Film adhesive built to win against CTE mismatch

When electronics see real-world thermal swings, coefficient of thermal expansion (CTE) mismatch is the silent killer of bonds. 5020K was engineered with that reality in mind. Its glass-supported epoxy film balances mechanical strength, thermal performance, and electrical insulation—so your packages stay together across thousands of cycles, not just the first few.


Why CTE matters — and how 5020K answers it

  • Low CTE regime below Tg – 5020K runs at about 45 ppm/°C below Tg (~109 °C). Keeping your assembly in this range minimizes shear strain, making the adhesive perform like an anchor between dissimilar materials.

  • Reinforced with glass fabric – The carrier tempers in-plane growth, delivering dimensionally stable preforms that stay true through lamination and cure.

  • Thermally and electrically balanced – With a thermal conductivity around 0.7 W/m·K and a dielectric constant ~4.4 @1 kHz, 5020K gives you thermal path and electrical isolation in one clean step.

  • Military-grade reliability – Qualified to MIL-STD-883 Method 5011, proving its pedigree in high-reliability environments.


The CTE playbook

  1. Know your Tg. At ~109 °C, 5020K transitions into a higher-CTE regime (~270 ppm/°C). If your use case lives below Tg, you’ll keep shear forces low.
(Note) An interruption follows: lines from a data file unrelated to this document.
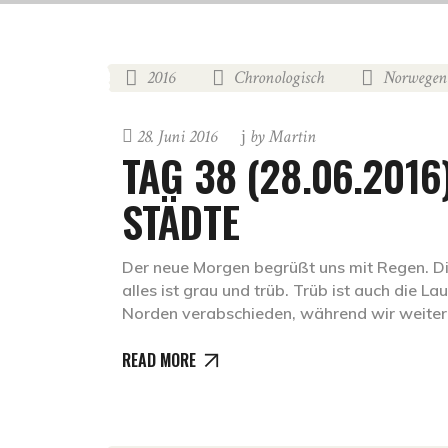
2016
Chronologisch
Norwegen
,
,
28. Juni 2016
by
Martin
TAG 38 (28.06.2016
STÄDTE
Der neue Morgen begrüßt uns mit Regen. Die
alles ist grau und trüb. Trüb ist auch die La
Norden verabschieden, während wir weiter
READ MORE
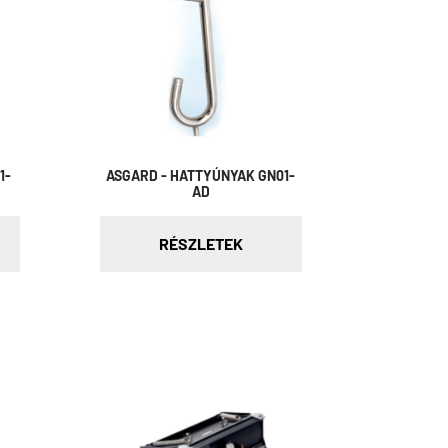
1-
ASGARD - HATTYÚNYAK GN01-
AD
RÉSZLETEK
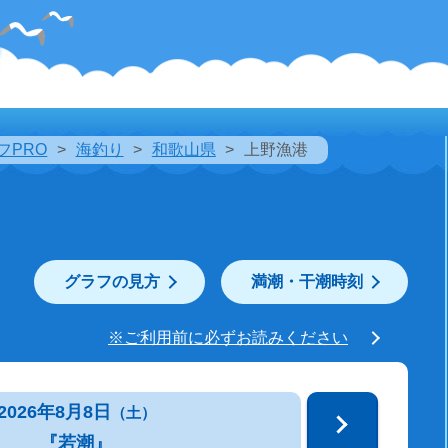
フPRO
海釣り
和歌山県
上野漁港
グラフの見方
満潮・干潮時刻
※ご利用前に必ずお読みください
2026年8月8日
（土）
『若潮』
  2. Select your bondline. Standard films run ~4–5 mil thick. Thinner = less differential growth; thicker = more compliance. (side note, NEDC stocks the .005” 5020K-1-005) 

  3. Cutback for stress relief. Preforms with slight edge cutback reduce squeeze-out and help keep stress away from traces, thru holes, and pads.

  4. Uniform cure pressure. Apply 2–10 psi (or vacuum lamination for large panels) to ensure full wet-out and void-free bonds.


Storage & handling

  • Shipments arrive frozen at −40 °C to maximize shelf life.

  • Shelf life: ~1 year at −40 °C.

  • Work life: ~6 months at room temperature.

  • Let material warm to room temperature before opening to avoid condensation on the adhesive surface.


Processing notes

  • Cutting: Die-cut preforms are most common for production. Glass support ensures clean edges and stable geometry. For prototyping, sheets can be trimmed with a razor or scissors while keeping release liners in place.

  • Placement: Light pre-tack can be developed by warming a substrate to ~40–60 °C before final cure, helping with registration.

  • Cure schedule: 1 hr @ 150 °C under continuous pressure (2–10 psi typical).


Spec snapshot

  • Form: Glass-supported epoxy film (white)

  • Thermal conductivity: ~0.7 W/m·K

  • Tg: ~109 °C

  • CTE: ~45 ppm/°C below Tg; ~270 ppm/°C above Tg

  • Electrical: Volume resistivity ~8×10¹⁴ Ω·cm; dielectric constant ~4.4 @1 kHz

  • Thicknesses: Typically ~4–5 mil

  • Qualification: MIL-STD-883 Method 5011


Where 5020K wins

  • Substrate attach where copper, FR-4, aluminum, and ceramics all meet.

  • Electrically insulated thermal paths inside defense, aerospace, and high-rel applications.

  • Programs that demand tight dimensional control with die-cuttable preforms.